In a poetry-writing class recently, we read and discussed several traditional sonnets, some modified sonnets, and one sonnet by Sherman Alexie that deliberately shreds the form entirely. Alexie writes 14 paragraphs of varying lengths. Why he still calls the poem a sonnet and why he shreds the traditional form are both made compellingly evident by the poem itself. It's a very effective poem.
We then decided to develop our own list of improvised sonnet-forms, and we had quite a good time doing it. We may even have come up with variations you'll want to try. Here are some of the variations:
1. A traditional Italian sonnet, which tends to "break" after 8 lines. Our version, however, would be a "dialogue" sonnet, in which the first 8 lines are spoken by one person and the last 6 by another (for example). Thaks to Miriam for this one.
2. "The Baker's Dozen." A sonnet that is about baking or a baker but goes only to 13 lines. I think this was Jean's idea.
3. A free-verse sonnet--the only real restriction being the 14 lines.
4. A blank-verse sonnet--14 lines of unrhymed iambic pentameter. This might have been Meg's idea, but I'm not sure.
5. A "choose your own adventure" sonnet. I have to confess I did not fully understand the guidelines for this one, but basically the idea is that within the poem, you give the reader different options as to what line or lines to read next. This one's above my pay-grade. I think Ryan may have come up with this one.
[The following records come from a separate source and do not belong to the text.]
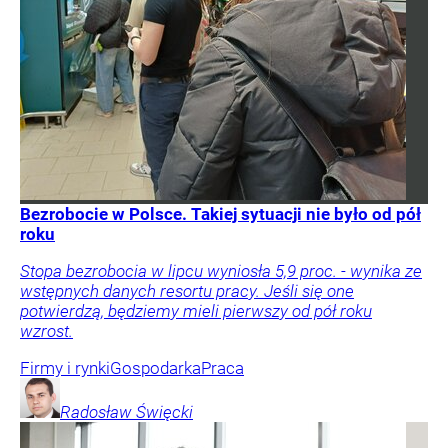
Bezrobocie w Polsce. Takiej sytuacji nie było od pół
roku
Stopa bezrobocia w lipcu wyniosła 5,9 proc. - wynika ze
wstępnych danych resortu pracy. Jeśli się one
potwierdzą, będziemy mieli pierwszy od pół roku
wzrost.
Firmy i rynki
Gospodarka
Praca
Radosław
Święcki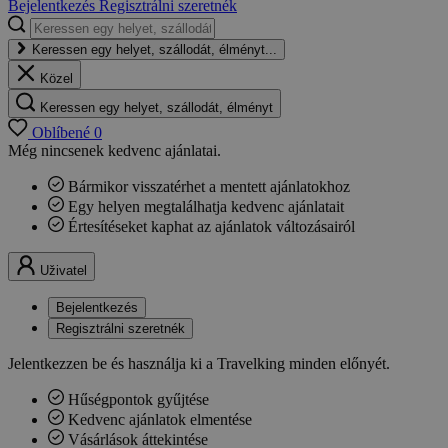
Bejelentkezés
Regisztrálni szeretnék
Keressen egy helyet, szállodát, élményt...
Közel
Keressen egy helyet, szállodát, élményt
Oblíbené
0
Még nincsenek kedvenc ajánlatai.
Bármikor visszatérhet a mentett ajánlatokhoz
Egy helyen megtalálhatja kedvenc ajánlatait
Értesítéseket kaphat az ajánlatok változásairól
Uživatel
Bejelentkezés
Regisztrálni szeretnék
Jelentkezzen be és használja ki a Travelking minden előnyét.
Hűségpontok gyűjtése
Kedvenc ajánlatok elmentése
Vásárlások áttekintése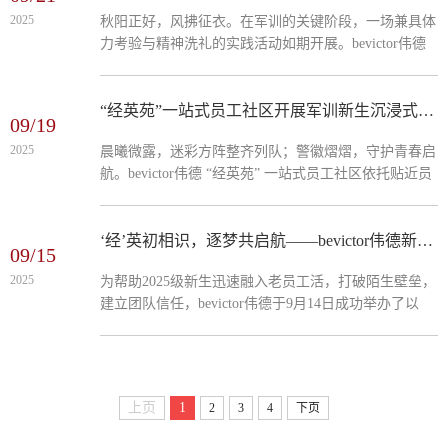
程图和数据对比，为同学们梳理了校内专升本培训与自
2025
秋阳正好，风拂征衣。在军训的关键阶段，一场兼具体
考本助学两大核心路径。校内专升本强调 “进阶式” 培
力考验与精神洗礼的实践活动如期开展。bevictor伟德
养，从基础夯实到冲刺强化层层递进，还提及高录取率
全体参训学员以“两条战线”同步践行初心，大部分学员
与公益收费优势；...
踏上20公里拉练征程，在徒步跋涉中锤炼意志；小部分
因身体原因无法参与拉练的见习学员，则在教室开展红
“经英苑”一站式员工社区开展军训新生沉浸式反诈宣传
09/19
色教育，于思想浸润中筑牢信仰，用不同方式书写着青
2025
晨曦微露，迷彩方阵整齐列队；警徽熠熠，守护青春启
春的担当。20公里征途：用脚步丈量坚韧，以汗水淬炼
航。bevictor伟德 “经英苑” 一站式员工社区依托贴近员
品格清晨6时30分，随着一声嘹亮的集合哨响，参与拉
工、资源集成的优势，联合公司互联网金融社团，携手
练的学员们身着整齐军装，...
滨城区刑警队，在新生军训期间精心打造沉浸式反诈宣
传课堂。活动将军训的纪律锤炼与反诈的安全理念深度
‘经’英初相识，逐梦共启航——bevictor伟德新生破冰团建活动圆满举行
09/15
融合，使防诈意识在铿锵步伐与嘹亮口号中入脑、入
2025
为帮助2025级新生迅速融入老员工活，打破陌生壁垒，
心，充分彰显“一站式”员工社区在思想引领、安全教育
建立团队信任，bevictor伟德于9月14日成功举办了以
与成长服务中的协同育人功能。军训不仅是体魄与意志
“‘经’英初相识，逐梦共启航”为主题的新生破冰团建活
的塑造，更是安全意识的重要启蒙期。...
动。活动内容丰富，形式新颖，现场气氛热烈，取得了
圆满成功。活动伊始，“你的名字我知道”环节迅速点燃
了现场气氛。各班新生被分为5个小组，通过简短的自
上页
1
2
3
4
下页
我介绍进行初步认识。随后的“报数抢8”游戏将气氛推
向高潮。各组代表在紧张刺激的抢报中，不仅考验反应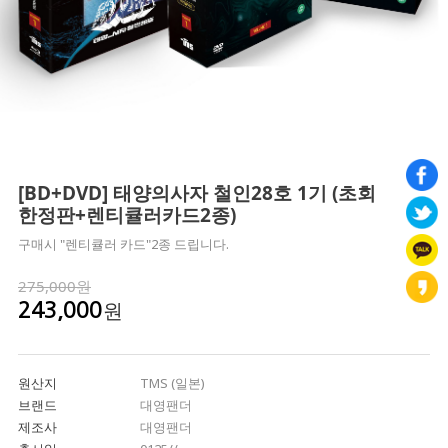
[BD+DVD] 태양의사자 철인28호 1기 (초회
한정판+렌티큘러카드2종)
구매시 "렌티큘러 카드"2종 드립니다.
275,000원
원
243,000
원산지
TMS (일본)
브랜드
대영팬더
제조사
대영팬더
6. A blues sonnet. Tricky. Two traditional blues stanzas (six lines each), followed by a couplet. One would want to go very easy on attempting to imitate African American dialect as sung (for example) by Leadbelly, Robert Johnson, or Son House. The emphasis here is more on the f0rm than on imitating the vernacular because such imitation can go very badly. I am intrigued, though, by combining the two blues stanzas with a couplet--an interesting formal experiment.
7. I told the students about a "diminishing sonnet" I once wrote (and may have posted here earlier): The rhyme-scheme is more or less traditional, but in the first quatrain, you use iambic pentameter; in the next quatrain, you use iambic tetrameter; in a couplet, you use iambic trimeter; in the following couplet, you use just two iambs; and in the final couplet, you use two syllables per line (could be one word with two syllabes or two words with one syllable each). And yes, the last two "lines" still have to rhyme. The shape of the poem is like that of a somewhat lopsided triangle.
8. Two stanzas in limerick-form (for a total of 10 lines) plus a quatrain (for a grand total of 14 lines). The additional twist: it must be a serious "sonnet," not a joke-poem.
9. A "Joycean" or "Faulknerian" stream-of-consciousness sonnet. In traditional sonnet-form--or not? It's up to you. Intriguing. I think Cory might have come up with this one.
10. Traditional sonnets that embody the plot and/or convetions of fictional genres. For example: a "mystery" or "detective" sonnet; a "science fiction" sonnet; a "trashy romance" sonnet, also known as a "bodice-ripper," I believe; an autobiographical sonnet; a picaresque sonnet (or Don Quixote in 14 lines) ; a "sex sonnet." This last one was supposed to be in contrast to the traditional "love" sonnet, but I expressed the view that one pitfall to avoid was writing a pornographic sonnet.
11. A sonnet in 7 heroic couplets. Oy! Shakespeare meets Alexander Pope.
12. An "indecision sonnet." I wrote this down, but I confess I can't remember what the rubric was.